▶ _Supplied passage_:
■ ■ ■ ■ ■ ■ ■
We Need A Child-Centred South Africa
In the midst of the political muddle that is South Africa, we need to re-vision a defining ideal.
Part of the frustration and disillusionment of the current molasses mess we find ourselves in is that the defining narratives and metaphors no longer hold the popular imagination.
When the political capital of the liberation struggle, the so-called Rainbow Nation, the colonial mentality and the unresolved trauma and anger no longer hold our attention, what can we say that the psyche of South Africans — as defined by the Freedom Charter — will be captured by?
In Johannesburg, and in many other parts of the country, the early pioneers of Catholicism focused on the real needs that they found in this dusty and “temporary” settlement. From the arrival of the Sisters of the Holy Family of Bordeaux, they tackled courageously the defining problems of an area that was initially ignored by the rudimentary government of the time.
Kruger’s Volksraad hoped (like a later president did with the HIV pandemic) that the settlement would just disappear, like other gold rush places. It was all about exploitation.
The Zuid-Afrikaansche Republiek never made provision for healthcare or education in the tent city that was Johannesburg. That’s where the courageous Sisters of the Holy Family of Bordeaux came in. They and the Church that followed their lead focused on children and healthcare.
If we are to find a new defining narrative for South Africa after the inevitable departure of the current president pro tem, what should that be?
I think that we need to re-vision a country to be child-centred.
Imagine a defining vision that starts from the health of mother and child in the womb, to proper care and provision for dignified housing, proper schooling, effective nutrition and so on.
This child-centred vision is not the banaba Mbeki idea of endless grants but a defining vision of community and government placing children at the centre of everything we do. Imagine a country and a Church where our central tenet and focus is on our children!
■ ■ ■ ■ ■ ■ ■
▶ _Study questions_:
• 1. Condense the paragraph of the article on a child-centred South Africa that begins "The Zuid-Afrikaansche Republiek never made provision" into a shorter version that keeps its main facts.
• 2. Continue the article on a child-centred South Africa from the point where it ends.
You will not need the records for any of this work.

(Records drawn from a dataset)
■ ■ ■ ■ ■ ■ ■
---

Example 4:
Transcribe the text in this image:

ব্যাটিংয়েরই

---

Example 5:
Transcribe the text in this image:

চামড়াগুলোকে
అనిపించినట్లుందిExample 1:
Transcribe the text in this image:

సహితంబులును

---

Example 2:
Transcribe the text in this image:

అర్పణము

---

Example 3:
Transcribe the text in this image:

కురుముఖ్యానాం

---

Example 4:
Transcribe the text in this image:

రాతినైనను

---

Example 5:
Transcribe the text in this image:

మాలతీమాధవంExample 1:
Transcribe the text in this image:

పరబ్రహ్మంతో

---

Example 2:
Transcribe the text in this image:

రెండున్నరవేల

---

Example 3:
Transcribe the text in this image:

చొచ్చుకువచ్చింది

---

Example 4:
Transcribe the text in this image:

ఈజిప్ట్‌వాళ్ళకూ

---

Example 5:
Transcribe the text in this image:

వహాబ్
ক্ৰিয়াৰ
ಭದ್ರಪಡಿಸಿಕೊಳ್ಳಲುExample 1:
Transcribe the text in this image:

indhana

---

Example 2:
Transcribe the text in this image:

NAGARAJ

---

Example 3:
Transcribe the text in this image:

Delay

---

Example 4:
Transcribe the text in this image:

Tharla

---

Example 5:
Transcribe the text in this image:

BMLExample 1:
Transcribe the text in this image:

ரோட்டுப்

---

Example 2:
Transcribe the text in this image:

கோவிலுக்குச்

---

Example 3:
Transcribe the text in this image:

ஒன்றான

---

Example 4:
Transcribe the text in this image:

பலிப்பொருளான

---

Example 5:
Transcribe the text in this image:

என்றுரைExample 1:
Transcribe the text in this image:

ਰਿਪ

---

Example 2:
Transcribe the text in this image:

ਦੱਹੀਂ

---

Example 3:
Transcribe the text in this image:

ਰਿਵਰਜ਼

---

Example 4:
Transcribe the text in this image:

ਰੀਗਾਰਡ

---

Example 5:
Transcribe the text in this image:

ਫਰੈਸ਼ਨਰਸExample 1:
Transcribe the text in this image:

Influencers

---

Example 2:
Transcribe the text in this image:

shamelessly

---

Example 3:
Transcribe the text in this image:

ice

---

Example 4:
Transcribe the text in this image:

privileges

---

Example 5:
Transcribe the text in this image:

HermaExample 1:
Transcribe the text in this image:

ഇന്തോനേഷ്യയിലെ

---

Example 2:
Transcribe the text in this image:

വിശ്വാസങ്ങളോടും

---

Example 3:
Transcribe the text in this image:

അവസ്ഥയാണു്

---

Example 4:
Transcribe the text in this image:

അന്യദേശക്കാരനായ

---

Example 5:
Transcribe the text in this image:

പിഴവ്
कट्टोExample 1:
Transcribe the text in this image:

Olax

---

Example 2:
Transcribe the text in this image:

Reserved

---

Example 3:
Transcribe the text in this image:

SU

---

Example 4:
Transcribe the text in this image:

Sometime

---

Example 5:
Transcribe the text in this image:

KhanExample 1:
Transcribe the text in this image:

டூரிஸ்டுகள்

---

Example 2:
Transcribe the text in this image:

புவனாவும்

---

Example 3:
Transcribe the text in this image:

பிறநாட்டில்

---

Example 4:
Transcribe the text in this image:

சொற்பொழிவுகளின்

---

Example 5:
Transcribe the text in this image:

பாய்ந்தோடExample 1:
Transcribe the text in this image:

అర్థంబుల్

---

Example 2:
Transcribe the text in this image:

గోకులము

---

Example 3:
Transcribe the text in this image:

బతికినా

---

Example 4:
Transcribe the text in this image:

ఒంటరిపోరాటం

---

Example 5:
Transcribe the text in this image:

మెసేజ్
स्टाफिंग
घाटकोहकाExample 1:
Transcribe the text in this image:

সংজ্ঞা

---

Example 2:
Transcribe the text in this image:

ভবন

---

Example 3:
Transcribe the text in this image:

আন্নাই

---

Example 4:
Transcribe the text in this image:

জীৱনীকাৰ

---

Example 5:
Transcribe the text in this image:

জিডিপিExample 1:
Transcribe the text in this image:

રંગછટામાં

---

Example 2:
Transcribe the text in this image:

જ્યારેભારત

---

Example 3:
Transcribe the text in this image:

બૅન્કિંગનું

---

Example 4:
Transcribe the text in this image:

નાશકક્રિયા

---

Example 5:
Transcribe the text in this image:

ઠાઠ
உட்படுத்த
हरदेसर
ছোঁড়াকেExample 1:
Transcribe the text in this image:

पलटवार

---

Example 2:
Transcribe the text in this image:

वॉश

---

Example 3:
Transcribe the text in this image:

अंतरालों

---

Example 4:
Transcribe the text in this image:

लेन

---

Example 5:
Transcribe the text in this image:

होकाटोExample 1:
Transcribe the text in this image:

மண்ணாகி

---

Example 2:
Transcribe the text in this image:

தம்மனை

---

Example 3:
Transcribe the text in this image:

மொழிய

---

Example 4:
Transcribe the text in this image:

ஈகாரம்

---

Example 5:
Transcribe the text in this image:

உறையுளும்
■ ■ ■ ■ ■ ■ ■
▶ _Numbered answers_:
• 1. The Zuid-Afrikaansche Republiek provided no healthcare or education in tent-city Johannesburg. The Sisters of the Holy Family of Bordeaux filled that gap, and they and the Church that followed them concentrated on children and healthcare.

• 2.
In some ways the current South African political process has this in play with such legislation as the Children’s Act and the very interesting efforts of the Department of Basic Education to focus on Early Childhood development best practice.
Yet, this focus won’t reach fruition as those who are trying to pursue this vision have been hamstrung by the Termination of Pregnancy Act. By choosing death over life, I believe that they have killed the possibilities of a child-centric country.
This country is very young. Part of the attraction of the angry narrative of the Economic Freedom Front and others is that these are generally disruptive young people who will not keep quiet about their exclusion and marginalisation. No longer will a delayed gratification promise be useful or effective.
If we take the child seriously, it will dictate so many of the policies and priorities of community and government.
Imagine if you asked the state security apparatus if the 26 vehicles of the presidential motorcade is child-centric? What of the behind-the-bicycle-shed scraps that is parliament, the Twitter outrages, the never-resolving discussions on race and colonialism and tribal politics? I hazard that if we focus on being child-centric, this will be relegated to the position that it should occupy.
If a whole country focuses on the child, we can demand that healthcare be revisioned so the benefit works to the child and the parent. We can demand that education is removed from its current reductio ad absurdium downward spiral. We can ask if the refugee Child or undocumented migrant child can be included and not excluded as it currently is.
We can see that transport legislation focuses less on who isn’t paying and more on the horrifically unsafe transport solutions for children.
Possibly the deepest and most profound re-visioning will be the need of parents to rethink their responsibility towards their children.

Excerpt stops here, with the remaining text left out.